Interpretive Summary: A large percentage of cancer is thought to be caused by environmental chemicals that find their way into our bodies. Some come from over-cooked food, especially char-broiled meats. Polycyclic aromatic hydrocarbons (PAHs) are one of these chemicals. Some PAHs are not carcinogens, but are termed procarcinogens, because they are converted (metabolized) to carcinogens by enzymes in the body; one such enzyme is CYP1A1. The rates of cancer differ between men and women, and one major factor in these sex differences is the level and type of estrogens in the body. In this study we examined the effects of estrogens on metabolism. We found that many genes were changed by the interaction between E2 and DMBA (a PAH frequently used in cancer research) including gene encoding CYP1A1. We found that procarcinogens are metabolized (converted) to carcinogens differently in the presence or absence of estrogens. We speculate that there is an increased carcinogenesis by exposure to PAHs in the presence of estrogens (like in case of pre-menopausal women) compared with exposure to PAHs in the absence of estrogens (like in case of post-menopausal women and males).

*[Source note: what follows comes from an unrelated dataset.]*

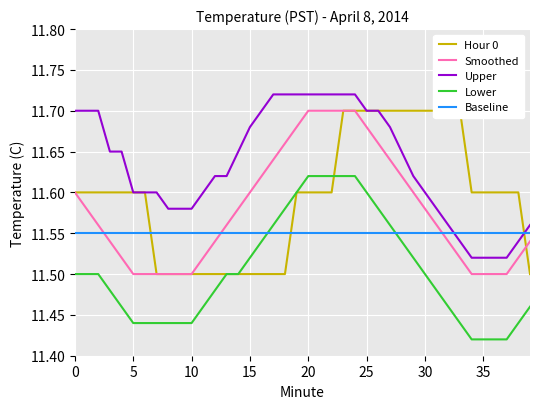

How many lines are shown in the chart?

5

Technical Abstract: Estrogenic status is thought to influence the cancer risk in women and has been reported to affect toxicity of carcinogenic polycyclic aromatic hydrocarbons (PAHs) in animals. The objective of this study was to examine the influence of estradiol (E2) on hepatic gene expression changes mediated by 7,12-dimethylbenz(a)anthracene (DMBA), a potent PAH. Sprague-Dawley rats were ovariectomized at PND50 and infused with E2 (5 micro g/kg/day) or polyethylene glycol using osmotic pumps and 14 days later gavaged with DMBA (50mg/kg) or sesame oil and sacrificed 24 h thereafter. To understand the mechanism of DMBA-mediated hepatocarcinogenicity in the presence of E2, microarray analysis (Rat 230-2.0 Affymetrix-GeneChip) was performed. Two hundred sixteen genes were down-regulated, while 106 genes were up-regulated significantly (Plus and/or equal to 1.5 fold, P less than 0.05) by DMBA treatment. Hierarchical clustering revealed that the expression profile of 39 genes, regulated by DMBA, was significantly modified by E2 supplementation. Interestingly, 71 genes were uniquely modulated in the combined treatment of DMBA and E2, but not by either treatment alone. Results from chromatin-immunoprecipitation assay demonstrates that in animals co-treated with E2 and DMBA there was enhanced recruitment of estrogen receptor-alpha to the regulatory regions of CYP1A1 and AhR genes compared to that observed in animals treated with DMBA alone. E2 supplementation leads to increased DMBA-induced CYP1A1 transcription, while the AhR gene was up-regulated in the presence of both E2 and DMBA only. Our data suggest that estrogenic status is: 1) important in AhR regulation and can influence the effects of xenobiotics; and 2) may be an important factor in DMBA-mediated carcinogenicity.